Что требуется: Продолжите текст о попытках Чжэн Сяосюя навести порядок в Департаменте двора, начав сразу после его последнего предложения.

Фрагмент текста:
_ _ _ _

Однако думать, что невежественный Департамент двора мог потерпеть поражение от Чжэн Сяосюя, — значит слишком преуменьшать способности управляющих канцелярией и императорским двором, насчитывавшим более чем двухсотлетнюю историю. И хотя Чжэн Сяосюй видел все в радужном свете и ощущал мою поддержку и доверие, его судьба оказалась такой же, как и у родственника Ли Цзинмая, — он тоже продержался всего лишь три месяца.
Кто же из этих простых и необразованных служащих Департамента двора выжил Чжэн Сяосюя, я так до конца и не выяснил. Может быть, это дело рук Шао Ина? Но он был известный трус. Ци Лин? Этот вообще мало разговаривал, да и в делах Департамента двора был полным профаном. Что же касается Бао Си, то он прибыл во дворец совсем недавно и вряд ли имел такие необыкновенные способности. Трудно предположить, что это было сделано по инициативе низших чиновников Департамента, ибо вряд ли они осмелились вступить в единоборство с Чжэн Сяосюем. Первое, с чем последний столкнулся после своего вступления на пост, было скопище неразобранных дел, относившихся еще к периоду Синьхайской революции. Чжэн Сяосюй снял с должности предыдущего начальника отдела и поставил на этот важный пост Дун Цзисюня, которому лично доверял. Однако после этого Департамент двора словно разбил паралич. Нужны были деньги — их не было, действительно не было, и это ясно подтверждали записи в книге счетов. Требовались вещи — их вечно нельзя было найти…
Стараясь привлечь людей на свою сторону, Чжэн Сяосюй держался скромно и всегда прислушивался к мнению своих подчиненных. Он решил каждую неделю встречаться с ними для обмена мнениями, попросив их заранее подготовить свои предложения по предстоящей реорганизации. Один из подчиненных заметил, что во дворце в качестве жертвоприношений используется большое количество фруктов и сладостей, на что уходит много денег. На самом деле вещи эти символические и значимость их не уменьшится, если заменить их глиняными или деревянными изображениями. Чжэн Сяосюй одобрил эту идею, велев немедленно приступить к ее осуществлению и повысив чиновника, предложившего это, на одну ступень по должности. Однако все те евнухи (а их во дворце оставалось еще около сотни), которые превращали жертвоприношения в легальный источник своих доходов, возненавидели Чжэн Сяосюя. Буквально через несколько дней после его назначения он стал самым непопулярным человеком в Запретном городе.

_ _ _ _

Извлеченные сведения:
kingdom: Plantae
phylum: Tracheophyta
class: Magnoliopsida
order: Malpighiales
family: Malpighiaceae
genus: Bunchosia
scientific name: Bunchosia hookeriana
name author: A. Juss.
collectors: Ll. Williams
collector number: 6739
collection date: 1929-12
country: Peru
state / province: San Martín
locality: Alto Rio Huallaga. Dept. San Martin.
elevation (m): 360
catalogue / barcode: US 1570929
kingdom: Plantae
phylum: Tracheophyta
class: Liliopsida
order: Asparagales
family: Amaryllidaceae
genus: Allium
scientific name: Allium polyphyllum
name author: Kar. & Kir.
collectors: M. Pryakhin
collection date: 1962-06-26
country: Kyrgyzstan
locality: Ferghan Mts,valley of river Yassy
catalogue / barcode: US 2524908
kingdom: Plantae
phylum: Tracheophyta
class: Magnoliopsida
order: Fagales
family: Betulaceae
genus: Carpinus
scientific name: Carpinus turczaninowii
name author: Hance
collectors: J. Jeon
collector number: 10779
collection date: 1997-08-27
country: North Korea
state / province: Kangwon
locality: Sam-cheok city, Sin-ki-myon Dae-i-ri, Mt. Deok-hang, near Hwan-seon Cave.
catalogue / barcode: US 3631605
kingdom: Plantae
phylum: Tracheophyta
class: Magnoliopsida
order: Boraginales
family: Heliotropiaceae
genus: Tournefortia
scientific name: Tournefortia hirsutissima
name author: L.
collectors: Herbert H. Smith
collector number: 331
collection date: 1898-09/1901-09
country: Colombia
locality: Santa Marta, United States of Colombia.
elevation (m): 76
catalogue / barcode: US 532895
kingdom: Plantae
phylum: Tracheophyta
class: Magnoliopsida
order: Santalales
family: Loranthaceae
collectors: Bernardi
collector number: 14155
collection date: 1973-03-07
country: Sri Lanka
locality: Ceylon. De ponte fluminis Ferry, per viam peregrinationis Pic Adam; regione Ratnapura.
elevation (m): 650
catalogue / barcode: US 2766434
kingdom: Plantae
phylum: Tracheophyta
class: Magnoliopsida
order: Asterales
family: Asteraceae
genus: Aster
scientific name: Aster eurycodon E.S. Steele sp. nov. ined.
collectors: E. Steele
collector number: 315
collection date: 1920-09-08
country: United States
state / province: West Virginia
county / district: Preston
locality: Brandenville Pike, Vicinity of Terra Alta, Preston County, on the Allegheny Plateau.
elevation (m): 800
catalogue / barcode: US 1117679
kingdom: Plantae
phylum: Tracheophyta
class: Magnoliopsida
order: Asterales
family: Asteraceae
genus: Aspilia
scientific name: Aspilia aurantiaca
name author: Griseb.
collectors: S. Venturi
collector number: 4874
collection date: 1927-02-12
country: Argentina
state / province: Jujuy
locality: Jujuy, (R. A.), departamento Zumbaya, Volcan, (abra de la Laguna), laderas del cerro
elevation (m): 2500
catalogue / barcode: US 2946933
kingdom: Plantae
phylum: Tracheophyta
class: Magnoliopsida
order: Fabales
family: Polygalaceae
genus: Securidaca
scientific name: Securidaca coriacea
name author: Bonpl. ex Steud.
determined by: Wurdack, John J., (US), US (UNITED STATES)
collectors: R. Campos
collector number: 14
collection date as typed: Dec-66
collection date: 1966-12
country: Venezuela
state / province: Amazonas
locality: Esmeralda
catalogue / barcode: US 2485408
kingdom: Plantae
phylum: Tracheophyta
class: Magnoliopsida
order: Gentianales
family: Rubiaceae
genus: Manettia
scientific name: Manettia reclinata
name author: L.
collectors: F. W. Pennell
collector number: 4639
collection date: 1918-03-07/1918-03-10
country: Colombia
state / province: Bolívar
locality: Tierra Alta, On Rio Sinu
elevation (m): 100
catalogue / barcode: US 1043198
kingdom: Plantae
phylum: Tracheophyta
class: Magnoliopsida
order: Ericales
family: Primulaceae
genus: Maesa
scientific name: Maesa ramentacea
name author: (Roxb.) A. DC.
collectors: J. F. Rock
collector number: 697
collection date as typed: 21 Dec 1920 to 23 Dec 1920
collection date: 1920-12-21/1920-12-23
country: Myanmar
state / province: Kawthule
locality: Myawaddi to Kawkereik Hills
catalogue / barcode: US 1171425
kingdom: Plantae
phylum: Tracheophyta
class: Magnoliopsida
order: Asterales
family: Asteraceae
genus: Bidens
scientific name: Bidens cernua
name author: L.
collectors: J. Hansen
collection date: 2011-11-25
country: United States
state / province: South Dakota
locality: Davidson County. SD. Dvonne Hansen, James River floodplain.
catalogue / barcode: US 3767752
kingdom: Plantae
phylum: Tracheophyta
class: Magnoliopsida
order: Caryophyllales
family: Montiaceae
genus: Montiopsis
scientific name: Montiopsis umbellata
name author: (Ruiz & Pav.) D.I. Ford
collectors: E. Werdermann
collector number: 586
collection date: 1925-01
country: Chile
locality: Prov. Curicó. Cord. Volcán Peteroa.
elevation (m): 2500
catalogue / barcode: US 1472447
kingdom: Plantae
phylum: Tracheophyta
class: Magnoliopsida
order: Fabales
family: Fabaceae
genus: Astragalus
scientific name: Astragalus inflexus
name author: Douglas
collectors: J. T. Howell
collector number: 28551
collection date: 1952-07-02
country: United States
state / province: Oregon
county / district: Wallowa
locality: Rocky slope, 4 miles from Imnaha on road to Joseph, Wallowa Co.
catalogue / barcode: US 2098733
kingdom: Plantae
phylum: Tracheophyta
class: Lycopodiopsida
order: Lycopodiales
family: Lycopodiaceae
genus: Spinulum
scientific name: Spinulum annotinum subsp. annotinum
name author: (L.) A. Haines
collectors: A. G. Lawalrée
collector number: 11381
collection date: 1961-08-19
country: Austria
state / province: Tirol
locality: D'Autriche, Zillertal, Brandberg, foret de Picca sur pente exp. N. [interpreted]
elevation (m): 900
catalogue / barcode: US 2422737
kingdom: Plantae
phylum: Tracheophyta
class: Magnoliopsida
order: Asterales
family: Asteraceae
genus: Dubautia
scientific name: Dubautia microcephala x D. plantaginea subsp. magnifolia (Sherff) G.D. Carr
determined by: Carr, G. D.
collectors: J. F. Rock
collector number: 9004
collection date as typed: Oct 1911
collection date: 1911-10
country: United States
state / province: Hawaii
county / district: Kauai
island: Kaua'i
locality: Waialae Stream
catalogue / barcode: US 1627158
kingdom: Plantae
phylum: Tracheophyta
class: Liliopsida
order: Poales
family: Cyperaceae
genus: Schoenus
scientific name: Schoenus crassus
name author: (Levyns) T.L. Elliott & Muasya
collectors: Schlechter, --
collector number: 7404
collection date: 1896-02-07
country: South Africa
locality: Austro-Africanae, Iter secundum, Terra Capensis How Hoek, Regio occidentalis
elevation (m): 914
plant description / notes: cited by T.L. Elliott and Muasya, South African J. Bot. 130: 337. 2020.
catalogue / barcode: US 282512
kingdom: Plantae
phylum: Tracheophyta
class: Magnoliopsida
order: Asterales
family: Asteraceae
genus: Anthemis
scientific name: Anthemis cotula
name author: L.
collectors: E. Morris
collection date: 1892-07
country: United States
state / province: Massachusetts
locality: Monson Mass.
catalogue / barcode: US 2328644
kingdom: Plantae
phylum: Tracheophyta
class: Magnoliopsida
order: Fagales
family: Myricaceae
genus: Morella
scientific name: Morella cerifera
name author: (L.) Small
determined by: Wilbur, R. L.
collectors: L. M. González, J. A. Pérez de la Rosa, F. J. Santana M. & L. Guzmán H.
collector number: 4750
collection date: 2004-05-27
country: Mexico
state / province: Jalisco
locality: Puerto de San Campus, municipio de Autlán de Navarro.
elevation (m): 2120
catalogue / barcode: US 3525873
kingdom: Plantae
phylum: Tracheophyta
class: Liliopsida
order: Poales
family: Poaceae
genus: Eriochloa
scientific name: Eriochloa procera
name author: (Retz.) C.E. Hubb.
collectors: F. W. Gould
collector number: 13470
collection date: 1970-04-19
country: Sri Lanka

_ _ _ _

Ответ ниже:
Отступать Чжэн Сяосюй не хотел, и вскоре он получил письмо, содержащее угрозу. В письме говорилось: "Ты лишаешь людей средств к существованию, береги свою голову". Джонстон, которого я направил для проведения реорганизации в Ихэюань, тоже получил анонимное письмо. "Если ты осмелишься поехать, — было написано в нем, — то в пути тебя убьют".
Позднее Джонстон самодовольно рассказывал: "Я не сел в автомобиль, а нарочно поехал верхом, чтобы посмотреть, посмеют ли они напасть на меня. В итоге я живехонький добрался до места. Я давно всех их вижу насквозь!" Он имел в виду членов Департамента двора. Джонстон и Чжэн Сяосюй отнеслись к этим угрозам с полным безразличием.
Последнее действие разыгравшихся событий произошло с моим участием.
Не успел я назначить Чжэн Сяосюя на должность, как получил весьма неприятное известие: в парламенте республики вновь образовалась группировка, предложившая аннулировать "Льготные условия" и передать Запретный город республике. Такое предложение уже выдвигалось два года назад. Тогда основным аргументом группы членов парламента послужила попытка к реставрации монархии на шестом году республики. Теперь же тайные планы реставрации парламентарии видели в награждении цин-ским двором республиканских чиновников различными посмертными титулами. Старое предложение было выдвинуто вновь, причем говорилось, что я не только дал посмертное имя виновнику реставрации преступнику Чжан Сюню, но и незаконно пожаловал Чжэн Сяосюю — ханьцу по происхождению — право въезда в Запретный город верхом и должность начальника дворцового управления.
Опубликованное в газетах сообщение об этом послужило сигналом для ряда атак на Департамент двора. Так, например, продажа антикварных изделий японским торговцам, заклад императорских драгоценностей четырем крупным банкам, осуществленных Жун Юанем, другие факты, в прошлом никого не удивлявшие, теперь вызывали разные толки и пересуды.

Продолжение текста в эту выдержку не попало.